Start of The data
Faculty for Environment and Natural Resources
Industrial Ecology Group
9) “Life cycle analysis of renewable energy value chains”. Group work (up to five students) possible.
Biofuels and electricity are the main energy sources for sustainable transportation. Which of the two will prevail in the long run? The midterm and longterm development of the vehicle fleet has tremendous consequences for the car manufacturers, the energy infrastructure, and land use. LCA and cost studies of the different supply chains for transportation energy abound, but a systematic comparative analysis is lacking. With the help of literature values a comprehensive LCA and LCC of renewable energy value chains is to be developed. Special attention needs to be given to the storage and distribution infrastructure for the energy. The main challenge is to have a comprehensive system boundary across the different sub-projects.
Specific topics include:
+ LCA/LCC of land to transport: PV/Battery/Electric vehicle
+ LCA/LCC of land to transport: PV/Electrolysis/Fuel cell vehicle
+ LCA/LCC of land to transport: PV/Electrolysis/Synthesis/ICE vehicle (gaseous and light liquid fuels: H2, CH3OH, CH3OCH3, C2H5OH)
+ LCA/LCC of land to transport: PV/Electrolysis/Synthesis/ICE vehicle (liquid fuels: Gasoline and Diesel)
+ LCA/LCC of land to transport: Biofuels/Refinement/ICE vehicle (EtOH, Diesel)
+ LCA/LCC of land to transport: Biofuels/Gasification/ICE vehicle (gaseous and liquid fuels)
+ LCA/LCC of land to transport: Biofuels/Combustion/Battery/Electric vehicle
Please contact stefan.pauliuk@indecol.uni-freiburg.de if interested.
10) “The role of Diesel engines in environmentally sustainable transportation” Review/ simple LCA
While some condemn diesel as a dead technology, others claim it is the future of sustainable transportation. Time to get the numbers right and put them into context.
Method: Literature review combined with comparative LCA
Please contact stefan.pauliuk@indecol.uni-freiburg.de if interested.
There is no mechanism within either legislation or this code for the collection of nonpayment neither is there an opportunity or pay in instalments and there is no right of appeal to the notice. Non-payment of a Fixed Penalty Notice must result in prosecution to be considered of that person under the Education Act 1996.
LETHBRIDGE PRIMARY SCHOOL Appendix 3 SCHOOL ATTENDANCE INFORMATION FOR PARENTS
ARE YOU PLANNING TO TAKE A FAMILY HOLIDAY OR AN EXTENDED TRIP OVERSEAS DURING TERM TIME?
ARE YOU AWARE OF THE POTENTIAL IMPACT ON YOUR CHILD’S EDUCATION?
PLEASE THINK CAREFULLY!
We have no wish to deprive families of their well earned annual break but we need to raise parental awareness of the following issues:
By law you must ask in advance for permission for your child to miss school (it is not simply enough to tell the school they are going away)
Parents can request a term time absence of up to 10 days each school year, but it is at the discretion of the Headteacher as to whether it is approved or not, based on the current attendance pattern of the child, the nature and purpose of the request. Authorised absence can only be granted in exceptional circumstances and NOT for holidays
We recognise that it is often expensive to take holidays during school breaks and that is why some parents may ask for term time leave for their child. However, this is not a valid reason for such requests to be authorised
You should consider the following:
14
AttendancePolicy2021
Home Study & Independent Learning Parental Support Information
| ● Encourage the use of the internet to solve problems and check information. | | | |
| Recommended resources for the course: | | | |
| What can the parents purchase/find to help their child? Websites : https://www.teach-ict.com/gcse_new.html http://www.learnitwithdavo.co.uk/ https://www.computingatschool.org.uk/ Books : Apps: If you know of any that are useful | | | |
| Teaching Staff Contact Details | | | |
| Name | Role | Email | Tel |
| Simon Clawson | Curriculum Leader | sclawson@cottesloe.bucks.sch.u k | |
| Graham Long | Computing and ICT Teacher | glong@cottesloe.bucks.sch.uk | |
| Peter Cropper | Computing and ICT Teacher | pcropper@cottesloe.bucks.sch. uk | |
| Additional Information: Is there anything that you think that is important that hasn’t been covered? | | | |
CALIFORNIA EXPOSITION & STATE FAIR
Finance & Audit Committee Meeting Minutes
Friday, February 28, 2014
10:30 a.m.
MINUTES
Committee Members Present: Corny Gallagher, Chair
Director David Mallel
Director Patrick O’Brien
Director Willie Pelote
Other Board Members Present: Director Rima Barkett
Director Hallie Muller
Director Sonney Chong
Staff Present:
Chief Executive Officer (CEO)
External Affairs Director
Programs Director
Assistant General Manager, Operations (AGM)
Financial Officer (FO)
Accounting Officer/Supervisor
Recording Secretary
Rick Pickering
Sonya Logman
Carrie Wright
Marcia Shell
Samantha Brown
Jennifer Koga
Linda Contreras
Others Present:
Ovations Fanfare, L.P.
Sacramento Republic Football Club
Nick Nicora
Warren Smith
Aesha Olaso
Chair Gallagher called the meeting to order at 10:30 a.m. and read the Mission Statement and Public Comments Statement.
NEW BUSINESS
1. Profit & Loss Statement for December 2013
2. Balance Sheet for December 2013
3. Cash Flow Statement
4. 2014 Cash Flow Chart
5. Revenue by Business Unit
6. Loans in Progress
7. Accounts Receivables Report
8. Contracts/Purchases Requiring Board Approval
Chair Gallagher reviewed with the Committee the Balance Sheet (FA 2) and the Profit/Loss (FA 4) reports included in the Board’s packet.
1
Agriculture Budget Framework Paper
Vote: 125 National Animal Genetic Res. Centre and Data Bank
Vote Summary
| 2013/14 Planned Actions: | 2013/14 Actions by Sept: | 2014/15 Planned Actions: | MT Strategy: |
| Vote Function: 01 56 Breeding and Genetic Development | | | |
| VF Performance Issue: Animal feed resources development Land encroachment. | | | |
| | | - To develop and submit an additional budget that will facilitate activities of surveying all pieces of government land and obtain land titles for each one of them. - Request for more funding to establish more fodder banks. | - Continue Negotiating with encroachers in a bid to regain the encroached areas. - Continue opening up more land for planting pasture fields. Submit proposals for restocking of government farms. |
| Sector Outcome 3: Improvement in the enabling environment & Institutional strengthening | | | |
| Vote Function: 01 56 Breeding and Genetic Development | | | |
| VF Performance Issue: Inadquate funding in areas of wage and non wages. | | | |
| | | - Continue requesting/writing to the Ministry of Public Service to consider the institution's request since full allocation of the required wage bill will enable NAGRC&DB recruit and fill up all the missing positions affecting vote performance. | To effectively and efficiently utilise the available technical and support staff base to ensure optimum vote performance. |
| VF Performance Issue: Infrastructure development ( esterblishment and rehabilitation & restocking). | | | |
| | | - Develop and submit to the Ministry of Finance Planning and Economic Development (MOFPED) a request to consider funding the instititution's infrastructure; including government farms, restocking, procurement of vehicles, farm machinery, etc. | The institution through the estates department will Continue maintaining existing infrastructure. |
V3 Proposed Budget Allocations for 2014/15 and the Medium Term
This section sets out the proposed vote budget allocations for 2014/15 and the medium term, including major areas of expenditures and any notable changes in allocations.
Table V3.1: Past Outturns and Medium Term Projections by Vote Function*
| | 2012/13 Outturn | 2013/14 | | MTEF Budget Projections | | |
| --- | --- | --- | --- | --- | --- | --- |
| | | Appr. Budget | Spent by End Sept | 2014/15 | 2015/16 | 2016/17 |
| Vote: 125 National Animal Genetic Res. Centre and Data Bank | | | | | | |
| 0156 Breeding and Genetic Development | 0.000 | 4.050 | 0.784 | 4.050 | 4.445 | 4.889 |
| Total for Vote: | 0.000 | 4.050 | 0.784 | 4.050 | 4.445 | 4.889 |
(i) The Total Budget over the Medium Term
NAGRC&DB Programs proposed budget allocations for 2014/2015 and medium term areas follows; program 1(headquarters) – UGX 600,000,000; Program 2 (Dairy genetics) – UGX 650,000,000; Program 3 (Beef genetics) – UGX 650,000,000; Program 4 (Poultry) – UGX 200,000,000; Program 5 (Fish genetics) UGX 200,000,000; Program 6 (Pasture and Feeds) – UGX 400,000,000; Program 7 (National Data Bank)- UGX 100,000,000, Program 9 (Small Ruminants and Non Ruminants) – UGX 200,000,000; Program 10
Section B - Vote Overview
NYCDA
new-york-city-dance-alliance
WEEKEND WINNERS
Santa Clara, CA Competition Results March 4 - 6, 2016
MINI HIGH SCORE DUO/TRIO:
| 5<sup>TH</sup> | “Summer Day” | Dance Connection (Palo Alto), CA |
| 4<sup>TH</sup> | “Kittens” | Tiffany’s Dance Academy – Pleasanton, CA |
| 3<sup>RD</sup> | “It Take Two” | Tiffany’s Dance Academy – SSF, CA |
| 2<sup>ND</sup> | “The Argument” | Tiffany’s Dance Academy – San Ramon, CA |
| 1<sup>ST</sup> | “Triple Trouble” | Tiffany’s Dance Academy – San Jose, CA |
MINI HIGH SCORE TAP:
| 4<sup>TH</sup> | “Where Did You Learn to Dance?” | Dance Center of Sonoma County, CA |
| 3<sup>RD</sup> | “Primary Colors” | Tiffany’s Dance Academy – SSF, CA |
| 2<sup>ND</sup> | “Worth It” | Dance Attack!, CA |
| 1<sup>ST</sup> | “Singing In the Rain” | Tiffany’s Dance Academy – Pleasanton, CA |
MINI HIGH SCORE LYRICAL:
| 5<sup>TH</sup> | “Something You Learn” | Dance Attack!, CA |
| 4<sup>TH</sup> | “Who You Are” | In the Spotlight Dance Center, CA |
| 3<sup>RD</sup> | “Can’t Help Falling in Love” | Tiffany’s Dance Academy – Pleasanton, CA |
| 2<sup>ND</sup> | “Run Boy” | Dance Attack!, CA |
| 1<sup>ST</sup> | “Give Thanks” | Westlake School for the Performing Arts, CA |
End of The data
▶ Assignment
From the listing above, return the lines starting at the one with "6. Loans in Progress" and ending at the one with "V3 Proposed Budget", both kept, exactly as they appear and nothing more.

▶ Response to the exercise
6. Loans in Progress
7. Accounts Receivables Report
8. Contracts/Purchases Requiring Board Approval
Chair Gallagher reviewed with the Committee the Balance Sheet (FA 2) and the Profit/Loss (FA 4) reports included in the Board’s packet.
1
Agriculture Budget Framework Paper
Vote: 125 National Animal Genetic Res. Centre and Data Bank
Vote Summary
| 2013/14 Planned Actions: | 2013/14 Actions by Sept: | 2014/15 Planned Actions: | MT Strategy: |
| Vote Function: 01 56 Breeding and Genetic Development | | | |
| VF Performance Issue: Animal feed resources development Land encroachment. | | | |
| | | - To develop and submit an additional budget that will facilitate activities of surveying all pieces of government land and obtain land titles for each one of them. - Request for more funding to establish more fodder banks. | - Continue Negotiating with encroachers in a bid to regain the encroached areas. - Continue opening up more land for planting pasture fields. Submit proposals for restocking of government farms. |
| Sector Outcome 3: Improvement in the enabling environment & Institutional strengthening | | | |
| Vote Function: 01 56 Breeding and Genetic Development | | | |
| VF Performance Issue: Inadquate funding in areas of wage and non wages. | | | |
| | | - Continue requesting/writing to the Ministry of Public Service to consider the institution's request since full allocation of the required wage bill will enable NAGRC&DB recruit and fill up all the missing positions affecting vote performance. | To effectively and efficiently utilise the available technical and support staff base to ensure optimum vote performance. |
| VF Performance Issue: Infrastructure development ( esterblishment and rehabilitation & restocking). | | | |
| | | - Develop and submit to the Ministry of Finance Planning and Economic Development (MOFPED) a request to consider funding the instititution's infrastructure; including government farms, restocking, procurement of vehicles, farm machinery, etc. | The institution through the estates department will Continue maintaining existing infrastructure. |
V3 Proposed Budget Allocations for 2014/15 and the Medium Term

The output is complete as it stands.